## ACTIVITY LIST
A. In the text below about validating ExpansionHunter, which version of ExpansionHunter does the current Genomics England pipeline use?
B. Continue the text below on ExpansionHunter and STR genotyping from where it stops.

## EXCERPT PROVIDED

The final piece of evidence that ExpansionHunter uses to determine the length of a repeat, is if a pair of reads are composed entirely of the repeat sequence. The number of these IRR pairs that are observed can help identify medium length repeats from long repeats.

STRs that rely on IRRs for genotyping provide less accurate results than those which use enclosed and flanking reads; however, they can typically identify large expansions from unexpanded STRs.

The advantages of using ExpansionHunter are that it can be used directly with WGS data. This means that apart from computing time, there are no additional costs. Additionally, multiple STRs can be genotyped at the same time, meaning that several genetic diagnoses can be tested for in one step.

It is important that STRs predicted to be expanded by ExpansionHunter are still validated by PCR. However, previous work by Genomics England and global collaborators has shown that ExpansionHunter has 97·3% sensitivity (95% CI 94·2-99·0) and 99·6% specificity (99·1-99·9) relative to PCR test results when identifying pathogenic expansions in 13 disease associated loci.

This high sensitivity means that for the majority of loci, a case that is predicted to be unexpanded does not require confirmatory PCR validation. This would significantly reduce the testing burden for clinical labs.

Validating ExpansionHunter for use in the rare disease pipeline

ExpansionHunter v2.5.6 is used in the current Genomics England pipeline to enable us to provide genotype results for 19 loci; all of which can be found on PanelApp.

Before integrating software into the rare disease pipeline, we perform validation to ensure that results remain consistent with standard-of-care (in this case, PCR) approaches.

For example, comparing against standard-of-care datasets for both normal and expanded STRs at 13 loci (see table above) has demonstrated that the overall sensitivity of the Rare Disease Pipeline for detecting STR expansions is 96.0% (95% credible intervals 89.6% - 99.9%). The overall precision for STR detection was 98.6% (95% credible intervals 95.2% - 100%) and specificity was 98.8% (95% credible intervals 95.2 - 100%).

Taken together, these results indicate a very high rate of finding the true expanded loci, and a very low rate of false positives from WGS datasets.

Retrospective analysis of WGS datasets

Some patients referred for WGS at Genomics England have previously received PCR testing for a specific STR.

From this data, we have genotypes identified for 1178 STR alleles to assess concordance between the techniques. Overall, we see high levels of concordance between WGS genotyped STRs and PCR approaches (95% within ±2 repeat motif counts) (see figure below).

## GIVEN INFORMATION
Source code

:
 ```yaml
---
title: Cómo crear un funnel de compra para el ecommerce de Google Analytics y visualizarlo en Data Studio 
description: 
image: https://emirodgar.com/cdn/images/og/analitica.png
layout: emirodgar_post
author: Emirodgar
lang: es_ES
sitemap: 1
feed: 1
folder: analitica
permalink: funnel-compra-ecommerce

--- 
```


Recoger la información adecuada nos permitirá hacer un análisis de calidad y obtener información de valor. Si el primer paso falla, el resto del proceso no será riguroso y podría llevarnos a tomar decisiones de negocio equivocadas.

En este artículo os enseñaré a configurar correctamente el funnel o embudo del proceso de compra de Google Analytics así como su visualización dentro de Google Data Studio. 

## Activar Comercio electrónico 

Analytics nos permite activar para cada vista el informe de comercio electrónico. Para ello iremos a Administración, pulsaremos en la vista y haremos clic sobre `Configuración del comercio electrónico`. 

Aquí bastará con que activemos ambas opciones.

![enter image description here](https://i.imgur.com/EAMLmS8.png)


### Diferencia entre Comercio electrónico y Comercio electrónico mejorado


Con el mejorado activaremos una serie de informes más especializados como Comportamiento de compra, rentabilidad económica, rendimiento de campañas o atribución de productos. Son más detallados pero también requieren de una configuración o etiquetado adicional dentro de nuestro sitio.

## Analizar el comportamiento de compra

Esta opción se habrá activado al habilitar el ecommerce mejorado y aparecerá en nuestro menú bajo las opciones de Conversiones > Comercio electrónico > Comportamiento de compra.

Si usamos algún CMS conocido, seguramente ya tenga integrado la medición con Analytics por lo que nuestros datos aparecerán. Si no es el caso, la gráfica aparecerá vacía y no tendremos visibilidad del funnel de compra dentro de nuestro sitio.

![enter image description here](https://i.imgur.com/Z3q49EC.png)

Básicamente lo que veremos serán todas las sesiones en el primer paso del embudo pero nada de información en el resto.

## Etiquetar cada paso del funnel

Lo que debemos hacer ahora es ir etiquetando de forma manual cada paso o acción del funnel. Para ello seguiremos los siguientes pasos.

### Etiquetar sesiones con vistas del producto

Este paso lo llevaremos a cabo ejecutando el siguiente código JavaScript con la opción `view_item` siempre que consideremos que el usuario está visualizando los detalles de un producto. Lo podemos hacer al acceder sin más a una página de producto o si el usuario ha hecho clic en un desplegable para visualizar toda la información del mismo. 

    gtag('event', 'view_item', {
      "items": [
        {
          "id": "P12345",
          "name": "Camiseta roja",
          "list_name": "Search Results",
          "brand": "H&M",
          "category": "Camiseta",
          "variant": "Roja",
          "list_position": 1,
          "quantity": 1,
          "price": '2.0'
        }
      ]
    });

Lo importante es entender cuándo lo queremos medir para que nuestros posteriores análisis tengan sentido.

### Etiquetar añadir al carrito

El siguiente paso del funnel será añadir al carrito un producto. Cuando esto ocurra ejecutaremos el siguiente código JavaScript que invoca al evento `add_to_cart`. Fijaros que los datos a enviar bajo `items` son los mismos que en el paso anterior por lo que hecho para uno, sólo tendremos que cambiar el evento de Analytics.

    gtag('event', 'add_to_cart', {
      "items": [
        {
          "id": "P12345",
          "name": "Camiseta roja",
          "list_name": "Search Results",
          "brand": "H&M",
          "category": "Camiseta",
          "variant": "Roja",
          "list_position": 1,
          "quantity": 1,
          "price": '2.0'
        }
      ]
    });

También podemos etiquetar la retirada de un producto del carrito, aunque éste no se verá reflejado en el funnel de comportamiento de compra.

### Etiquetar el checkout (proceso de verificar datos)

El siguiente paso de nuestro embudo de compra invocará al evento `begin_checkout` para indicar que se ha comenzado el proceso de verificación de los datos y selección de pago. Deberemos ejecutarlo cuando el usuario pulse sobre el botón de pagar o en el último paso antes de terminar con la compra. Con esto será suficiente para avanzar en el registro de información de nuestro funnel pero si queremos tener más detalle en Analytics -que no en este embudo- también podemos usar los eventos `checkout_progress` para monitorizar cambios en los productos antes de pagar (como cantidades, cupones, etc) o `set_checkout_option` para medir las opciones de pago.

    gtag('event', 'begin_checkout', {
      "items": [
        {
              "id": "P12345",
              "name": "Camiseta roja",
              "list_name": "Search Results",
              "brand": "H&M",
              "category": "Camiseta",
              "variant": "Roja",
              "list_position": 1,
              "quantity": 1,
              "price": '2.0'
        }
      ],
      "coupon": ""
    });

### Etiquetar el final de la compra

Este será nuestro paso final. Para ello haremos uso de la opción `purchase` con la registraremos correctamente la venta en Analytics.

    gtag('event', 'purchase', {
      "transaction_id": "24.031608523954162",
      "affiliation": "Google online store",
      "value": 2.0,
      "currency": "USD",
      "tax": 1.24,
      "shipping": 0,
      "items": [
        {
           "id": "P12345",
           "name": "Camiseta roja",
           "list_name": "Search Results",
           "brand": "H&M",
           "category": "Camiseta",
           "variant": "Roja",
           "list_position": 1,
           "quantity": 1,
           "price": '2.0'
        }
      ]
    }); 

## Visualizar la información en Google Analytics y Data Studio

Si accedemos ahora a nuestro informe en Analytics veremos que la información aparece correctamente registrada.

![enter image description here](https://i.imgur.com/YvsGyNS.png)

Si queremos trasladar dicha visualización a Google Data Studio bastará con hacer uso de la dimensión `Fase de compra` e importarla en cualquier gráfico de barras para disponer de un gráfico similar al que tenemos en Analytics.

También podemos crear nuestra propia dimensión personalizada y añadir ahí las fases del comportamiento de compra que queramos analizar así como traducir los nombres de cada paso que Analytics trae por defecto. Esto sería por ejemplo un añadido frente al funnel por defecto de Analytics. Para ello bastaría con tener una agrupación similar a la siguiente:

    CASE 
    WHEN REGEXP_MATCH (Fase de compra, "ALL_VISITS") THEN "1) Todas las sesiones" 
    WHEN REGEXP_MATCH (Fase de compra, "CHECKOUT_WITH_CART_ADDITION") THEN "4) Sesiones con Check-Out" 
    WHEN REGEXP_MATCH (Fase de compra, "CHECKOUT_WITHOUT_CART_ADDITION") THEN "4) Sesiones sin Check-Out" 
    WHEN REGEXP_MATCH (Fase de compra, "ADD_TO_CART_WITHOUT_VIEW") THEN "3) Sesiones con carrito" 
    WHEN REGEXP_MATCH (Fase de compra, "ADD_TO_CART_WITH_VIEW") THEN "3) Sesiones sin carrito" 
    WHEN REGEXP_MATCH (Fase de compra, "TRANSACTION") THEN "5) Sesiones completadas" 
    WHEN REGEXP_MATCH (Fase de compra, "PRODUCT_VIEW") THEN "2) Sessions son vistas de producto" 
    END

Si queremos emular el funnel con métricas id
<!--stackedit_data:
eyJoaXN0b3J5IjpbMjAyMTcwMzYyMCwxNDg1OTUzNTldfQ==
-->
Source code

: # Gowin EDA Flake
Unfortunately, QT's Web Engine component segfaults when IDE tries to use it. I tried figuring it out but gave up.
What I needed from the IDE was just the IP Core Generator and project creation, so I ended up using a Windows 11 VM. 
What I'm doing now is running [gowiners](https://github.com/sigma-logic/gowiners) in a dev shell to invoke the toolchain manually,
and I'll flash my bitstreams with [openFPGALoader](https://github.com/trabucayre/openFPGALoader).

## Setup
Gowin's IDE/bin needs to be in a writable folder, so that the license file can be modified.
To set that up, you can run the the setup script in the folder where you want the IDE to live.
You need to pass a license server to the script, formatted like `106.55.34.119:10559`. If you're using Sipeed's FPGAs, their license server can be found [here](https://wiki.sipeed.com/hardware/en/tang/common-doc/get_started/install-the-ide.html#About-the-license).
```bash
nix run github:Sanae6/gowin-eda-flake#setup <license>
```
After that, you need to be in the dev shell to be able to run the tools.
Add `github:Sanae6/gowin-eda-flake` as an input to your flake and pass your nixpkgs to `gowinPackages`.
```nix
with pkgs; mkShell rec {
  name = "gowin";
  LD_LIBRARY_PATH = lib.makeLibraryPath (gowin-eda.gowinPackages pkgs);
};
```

## ANSWERS
A. ExpansionHunter v2.5.6.

B.
However, we do observe significant and consistent differences at some specific STR loci. For example, DMPK demonstrates identical repeat counts irrespective of the technique used (n=38, PCR and WGS).

Conversely, there are more discrepancies between PCR and WGS results at the FXN loci, where we observe a significant number of outliers (although 95% of events are still within ±3 repeat motif counts).

The graph above highlights that large discrepancies between standard-of-care PCR tests and ExpansionHunter results are attributable to ExpansionHunter overestimating allele length, while underestimates are small with high concordance between PCR measurements and ExpansionHunter predictions. This indicates that samples are predicted to be unexpanded with a high degree of confidence and do not require confirmatory PCR.

It is likely that the size and exact composition of the STR event has an impact on the capability of WGS to identify it accurately. Extensive investigations are essential for each relevant STR locus before incorporation into the rare disease bioinformatics pipeline.

At Genomics England, we are currently using similar methodologies to those described above, to assess the advantages and disadvantages of upgrading our pipelines to use ExpansionHunter v5.

To end...

At Genomics England, we are using WGS data with cutting-edge bioinformatics techniques to help provide genetic answers to patients.

Not only does this approach benefit clinical labs by minimising costly and time-consuming methods, but there is also great benefit for patients, as testing for multiple STRs at once can lead to a new, unexpected genetic diagnosis.